*Extracted text*:
# Roof support structure concern



## Mike6467 (May 3, 2017)

I am no builder by trade but having been up in the attic of our new home I have noticed some things that don't seem quite right.  

For about 2/3 of our home manufactured trusses were used for the roof structure.  The trusses are solid and are connected with the standard connector plates at the joints.   My concern comes where the same roof line goes over a bonus room.  The bonus room runs perpendicular to the main roof ridge line.

There is a transition from the standard manufactured truss to what appears to two laminated beams. 
	

	
	
		
		

		
			





  These beams run the remaining 1/3 of the roof line.  At the start of this beam the rafters are just nailed into the side of the beam
	

	
	
		
		

		
		
	


	




 .   It seems this would not meet code for withstanding an earthquake like a manufactured truss with the plates.  The other concern is the support of the beam and rafters.  It is supported by free standing 2x4's that are then nailed at the base to the ridge sheathing of the bonus room. 
	

	
	
		
		

		
		
	


	






Does this meet current construction code for my area?

Many Thanks,
Michael


----------



## cda (May 3, 2017)

Welcome


----------



## cda (May 3, 2017)

If you are not a paying member sometimes you cann post pictures.

Some turn the pictures into links and post them


----------



## cda (May 3, 2017)

I am not into structural,, but  


Well should have been designed by someone that knew what they were doing.

And if in an area with inspectors, inspected and passed


----------



## tmurray (May 4, 2017)

Michael, put your pictures on dropbox or flickr and post the links here so we can get a better idea of your question.

*What you will do*: Retype the passage in the roof support thread starting with "I am not into" and going on through "(May 4, 2017)".

*Data listing*:
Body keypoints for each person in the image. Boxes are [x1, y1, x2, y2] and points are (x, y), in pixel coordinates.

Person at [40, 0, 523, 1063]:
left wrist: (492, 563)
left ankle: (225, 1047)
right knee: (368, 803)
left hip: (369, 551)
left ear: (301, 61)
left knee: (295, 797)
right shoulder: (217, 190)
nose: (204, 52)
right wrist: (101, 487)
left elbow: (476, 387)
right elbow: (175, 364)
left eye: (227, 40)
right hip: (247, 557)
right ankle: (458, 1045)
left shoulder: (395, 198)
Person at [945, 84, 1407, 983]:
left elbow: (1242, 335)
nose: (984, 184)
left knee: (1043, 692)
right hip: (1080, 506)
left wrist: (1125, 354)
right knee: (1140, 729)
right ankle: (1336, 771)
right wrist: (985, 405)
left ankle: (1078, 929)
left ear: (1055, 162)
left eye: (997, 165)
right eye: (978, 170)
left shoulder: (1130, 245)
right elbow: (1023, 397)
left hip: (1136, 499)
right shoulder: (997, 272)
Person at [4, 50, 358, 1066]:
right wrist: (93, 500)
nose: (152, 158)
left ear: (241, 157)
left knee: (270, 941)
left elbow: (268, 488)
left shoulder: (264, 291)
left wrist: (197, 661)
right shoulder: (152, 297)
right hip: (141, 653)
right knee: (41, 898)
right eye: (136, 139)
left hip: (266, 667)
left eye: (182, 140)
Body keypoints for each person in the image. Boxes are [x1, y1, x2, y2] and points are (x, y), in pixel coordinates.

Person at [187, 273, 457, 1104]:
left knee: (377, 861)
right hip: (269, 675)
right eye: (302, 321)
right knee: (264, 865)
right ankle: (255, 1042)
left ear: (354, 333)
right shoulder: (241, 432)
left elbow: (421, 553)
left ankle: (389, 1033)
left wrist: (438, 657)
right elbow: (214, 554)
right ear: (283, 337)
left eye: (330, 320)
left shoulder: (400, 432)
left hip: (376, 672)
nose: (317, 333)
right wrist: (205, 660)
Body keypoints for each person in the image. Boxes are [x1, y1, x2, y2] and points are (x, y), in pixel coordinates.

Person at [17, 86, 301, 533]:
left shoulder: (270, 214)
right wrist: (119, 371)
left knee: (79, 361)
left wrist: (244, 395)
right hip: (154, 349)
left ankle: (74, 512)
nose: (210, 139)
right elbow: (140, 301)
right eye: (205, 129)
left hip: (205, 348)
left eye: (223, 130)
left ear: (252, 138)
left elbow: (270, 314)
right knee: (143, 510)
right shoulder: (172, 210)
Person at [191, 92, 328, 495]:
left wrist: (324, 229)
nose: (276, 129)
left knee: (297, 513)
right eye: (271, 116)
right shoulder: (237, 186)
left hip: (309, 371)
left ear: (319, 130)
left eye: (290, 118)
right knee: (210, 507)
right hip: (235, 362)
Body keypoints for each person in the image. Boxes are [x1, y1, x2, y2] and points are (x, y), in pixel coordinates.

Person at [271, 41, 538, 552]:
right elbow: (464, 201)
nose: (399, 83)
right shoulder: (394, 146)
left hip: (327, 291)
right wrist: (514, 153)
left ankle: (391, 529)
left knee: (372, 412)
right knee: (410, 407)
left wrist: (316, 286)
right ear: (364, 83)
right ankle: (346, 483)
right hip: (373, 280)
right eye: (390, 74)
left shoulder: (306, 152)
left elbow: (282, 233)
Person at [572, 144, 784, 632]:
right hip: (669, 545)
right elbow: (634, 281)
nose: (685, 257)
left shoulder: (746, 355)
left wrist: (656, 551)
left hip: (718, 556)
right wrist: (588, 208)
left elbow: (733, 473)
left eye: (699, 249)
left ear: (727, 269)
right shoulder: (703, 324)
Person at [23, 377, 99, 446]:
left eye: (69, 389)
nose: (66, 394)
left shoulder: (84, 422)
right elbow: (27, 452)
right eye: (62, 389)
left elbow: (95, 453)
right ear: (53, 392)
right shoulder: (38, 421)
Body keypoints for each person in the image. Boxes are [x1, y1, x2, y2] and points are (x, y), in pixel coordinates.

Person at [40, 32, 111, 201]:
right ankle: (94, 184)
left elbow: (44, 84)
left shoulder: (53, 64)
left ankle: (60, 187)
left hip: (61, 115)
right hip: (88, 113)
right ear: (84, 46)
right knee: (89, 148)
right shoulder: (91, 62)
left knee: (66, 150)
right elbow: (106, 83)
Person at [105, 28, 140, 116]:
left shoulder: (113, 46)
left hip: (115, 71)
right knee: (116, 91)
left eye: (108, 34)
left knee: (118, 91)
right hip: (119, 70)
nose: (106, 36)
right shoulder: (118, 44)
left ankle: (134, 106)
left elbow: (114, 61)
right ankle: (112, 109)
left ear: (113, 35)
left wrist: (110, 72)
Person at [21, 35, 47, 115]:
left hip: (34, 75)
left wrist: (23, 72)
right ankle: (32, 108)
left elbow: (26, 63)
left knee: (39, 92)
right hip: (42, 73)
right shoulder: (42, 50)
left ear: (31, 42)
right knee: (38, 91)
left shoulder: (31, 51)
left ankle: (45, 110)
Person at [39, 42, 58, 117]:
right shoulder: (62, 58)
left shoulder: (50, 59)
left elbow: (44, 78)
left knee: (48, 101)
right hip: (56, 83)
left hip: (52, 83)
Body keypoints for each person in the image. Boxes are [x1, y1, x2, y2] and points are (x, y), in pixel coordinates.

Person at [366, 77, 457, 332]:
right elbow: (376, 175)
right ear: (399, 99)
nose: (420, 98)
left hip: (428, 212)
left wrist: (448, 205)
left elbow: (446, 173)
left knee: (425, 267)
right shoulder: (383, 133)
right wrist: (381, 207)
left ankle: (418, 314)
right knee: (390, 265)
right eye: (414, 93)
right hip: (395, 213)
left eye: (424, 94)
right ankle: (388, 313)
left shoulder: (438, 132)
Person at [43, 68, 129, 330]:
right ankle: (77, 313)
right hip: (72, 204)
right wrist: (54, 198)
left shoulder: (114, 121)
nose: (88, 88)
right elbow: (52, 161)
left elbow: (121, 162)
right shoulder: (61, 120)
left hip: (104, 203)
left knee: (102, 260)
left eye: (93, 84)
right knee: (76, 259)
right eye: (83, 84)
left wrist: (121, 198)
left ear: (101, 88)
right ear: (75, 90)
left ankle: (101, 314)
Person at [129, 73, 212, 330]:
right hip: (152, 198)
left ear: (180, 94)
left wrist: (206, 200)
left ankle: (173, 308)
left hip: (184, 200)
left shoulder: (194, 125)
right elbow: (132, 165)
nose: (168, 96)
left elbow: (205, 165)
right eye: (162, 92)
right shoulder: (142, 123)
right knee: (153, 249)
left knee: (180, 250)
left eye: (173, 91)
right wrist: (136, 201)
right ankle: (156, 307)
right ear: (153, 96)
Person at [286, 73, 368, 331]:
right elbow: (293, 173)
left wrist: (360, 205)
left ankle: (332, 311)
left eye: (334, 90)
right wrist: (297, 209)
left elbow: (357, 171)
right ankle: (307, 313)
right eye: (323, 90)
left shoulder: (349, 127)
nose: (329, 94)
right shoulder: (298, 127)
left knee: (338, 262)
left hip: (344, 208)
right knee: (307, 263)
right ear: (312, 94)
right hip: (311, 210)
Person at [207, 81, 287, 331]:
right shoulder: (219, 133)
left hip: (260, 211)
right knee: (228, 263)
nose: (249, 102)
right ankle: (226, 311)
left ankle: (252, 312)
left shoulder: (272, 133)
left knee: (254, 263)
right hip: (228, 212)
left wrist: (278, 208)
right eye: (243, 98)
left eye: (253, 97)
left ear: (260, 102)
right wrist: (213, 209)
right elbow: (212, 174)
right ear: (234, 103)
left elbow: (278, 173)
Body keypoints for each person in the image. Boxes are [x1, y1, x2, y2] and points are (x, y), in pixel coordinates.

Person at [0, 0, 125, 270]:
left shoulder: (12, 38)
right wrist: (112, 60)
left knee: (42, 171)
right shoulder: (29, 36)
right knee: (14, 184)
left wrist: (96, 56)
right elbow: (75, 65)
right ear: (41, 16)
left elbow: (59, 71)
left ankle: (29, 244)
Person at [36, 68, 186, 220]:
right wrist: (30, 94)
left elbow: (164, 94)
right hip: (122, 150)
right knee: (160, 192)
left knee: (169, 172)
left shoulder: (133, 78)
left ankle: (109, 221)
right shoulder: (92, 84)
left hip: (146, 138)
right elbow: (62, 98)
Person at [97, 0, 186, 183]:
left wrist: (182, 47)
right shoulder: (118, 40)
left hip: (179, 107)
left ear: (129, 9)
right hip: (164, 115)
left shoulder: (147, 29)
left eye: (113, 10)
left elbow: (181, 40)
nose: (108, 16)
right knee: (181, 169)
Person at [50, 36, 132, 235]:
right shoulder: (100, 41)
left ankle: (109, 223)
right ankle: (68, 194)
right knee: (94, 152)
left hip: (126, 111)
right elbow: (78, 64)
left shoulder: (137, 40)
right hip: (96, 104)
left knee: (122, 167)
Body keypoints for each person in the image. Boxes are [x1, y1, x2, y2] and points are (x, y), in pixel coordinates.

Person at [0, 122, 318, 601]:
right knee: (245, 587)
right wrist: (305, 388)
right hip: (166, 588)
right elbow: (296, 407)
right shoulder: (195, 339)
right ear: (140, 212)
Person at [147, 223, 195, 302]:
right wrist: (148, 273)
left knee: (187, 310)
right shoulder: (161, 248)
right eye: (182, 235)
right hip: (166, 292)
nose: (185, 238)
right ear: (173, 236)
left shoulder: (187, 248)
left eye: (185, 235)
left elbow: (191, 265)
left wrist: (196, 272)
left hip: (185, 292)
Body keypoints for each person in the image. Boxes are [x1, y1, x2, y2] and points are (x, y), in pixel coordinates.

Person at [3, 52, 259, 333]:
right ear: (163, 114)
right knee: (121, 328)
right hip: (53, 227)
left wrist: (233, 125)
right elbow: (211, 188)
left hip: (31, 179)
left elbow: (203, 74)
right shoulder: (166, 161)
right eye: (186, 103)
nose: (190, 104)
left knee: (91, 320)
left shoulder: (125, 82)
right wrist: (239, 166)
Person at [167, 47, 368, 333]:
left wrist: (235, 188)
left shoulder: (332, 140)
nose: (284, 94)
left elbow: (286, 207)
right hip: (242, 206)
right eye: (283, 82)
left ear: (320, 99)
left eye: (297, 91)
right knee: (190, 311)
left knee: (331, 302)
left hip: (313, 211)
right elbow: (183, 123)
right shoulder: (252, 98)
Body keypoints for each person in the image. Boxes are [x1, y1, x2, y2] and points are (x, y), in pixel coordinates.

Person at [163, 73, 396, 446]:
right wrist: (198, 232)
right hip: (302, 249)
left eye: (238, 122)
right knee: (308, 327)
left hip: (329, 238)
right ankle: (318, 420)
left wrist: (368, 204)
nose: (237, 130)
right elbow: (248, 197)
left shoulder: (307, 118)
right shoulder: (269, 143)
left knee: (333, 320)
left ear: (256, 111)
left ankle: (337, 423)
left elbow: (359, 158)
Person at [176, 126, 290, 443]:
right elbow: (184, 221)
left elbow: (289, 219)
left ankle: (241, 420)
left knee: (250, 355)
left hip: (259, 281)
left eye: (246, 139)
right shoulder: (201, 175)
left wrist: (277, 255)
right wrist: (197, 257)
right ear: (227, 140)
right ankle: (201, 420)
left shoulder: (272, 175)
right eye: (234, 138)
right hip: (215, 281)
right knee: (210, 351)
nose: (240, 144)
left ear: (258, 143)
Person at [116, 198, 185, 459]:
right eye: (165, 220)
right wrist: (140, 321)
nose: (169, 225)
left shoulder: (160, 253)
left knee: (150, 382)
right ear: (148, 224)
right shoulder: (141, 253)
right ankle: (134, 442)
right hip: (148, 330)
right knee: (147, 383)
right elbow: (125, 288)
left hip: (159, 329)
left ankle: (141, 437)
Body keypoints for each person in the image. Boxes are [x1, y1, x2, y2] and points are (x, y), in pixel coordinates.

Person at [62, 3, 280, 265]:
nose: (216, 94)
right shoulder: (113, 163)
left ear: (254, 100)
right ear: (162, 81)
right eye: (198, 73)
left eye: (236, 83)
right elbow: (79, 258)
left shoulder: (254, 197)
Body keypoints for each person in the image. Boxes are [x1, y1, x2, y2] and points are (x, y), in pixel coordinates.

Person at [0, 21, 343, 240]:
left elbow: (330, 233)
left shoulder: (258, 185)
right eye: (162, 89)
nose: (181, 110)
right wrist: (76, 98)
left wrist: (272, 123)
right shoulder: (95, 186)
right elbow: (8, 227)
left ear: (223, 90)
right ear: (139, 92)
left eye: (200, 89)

*Finished task*:
I am not into structural,, but  


Well should have been designed by someone that knew what they were doing.

And if in an area with inspectors, inspected and passed


----------



## tmurray (May 4, 2017)